The primary way that humans control oxidative stress is through a molecule called glutathione. This antioxidant is vital to limiting oxidative damage and nearly all organisms have the capacity to make it. Surprisingly, the team discovered that, while the Cryptosporidium parasite uses glutathione, it cannot make its own. This leaves the parasite dependent on glutathione from the intestinal cell and particularly vulnerable to oxidative stress.

As Bishara explains, “At some point in its evolution, Cryptosporidium lost the ability to produce glutathione and instead hijacks the host’s production of this essential molecule. This could be a clever way for Cryptosporidium to save its energy for other processes, but we’ve shown that it could also be its downfall.”

Forgotten drug hits the right target

Having identified a key survival route, the team then looked at a way to cut off this lifeline. When the team searched through drugs that target cholesterol production, they found a previously abandoned drug that showed promise because it directly blocks squalene production. When mice infected with Cryptosporidium were given the drug, called lapaquistat, it reduced the infection and stopped further intestinal damage.

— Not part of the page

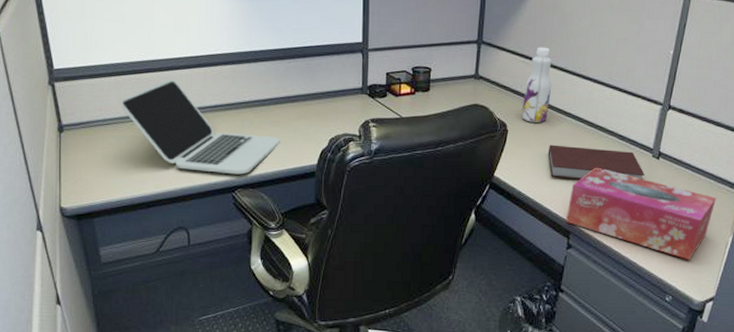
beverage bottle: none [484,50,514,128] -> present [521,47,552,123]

“There is already a huge amount of safety data for lapaquistat, making it easier to fast track clinical trials,” adds Adam. He has now teamed up with researchers and clinicians in Zambia to put this forgotten drug to the test.

And for Bishara, there is much more of the genetic labyrinth to explore. “We now have a vast dataset of how almost every single gene in human gut cells affects Cryptosporidium infections. Beyond cholesterol production, we’re now starting to look at other host properties that affect the parasite, opening new doors for research and shutting doors on parasite survival.”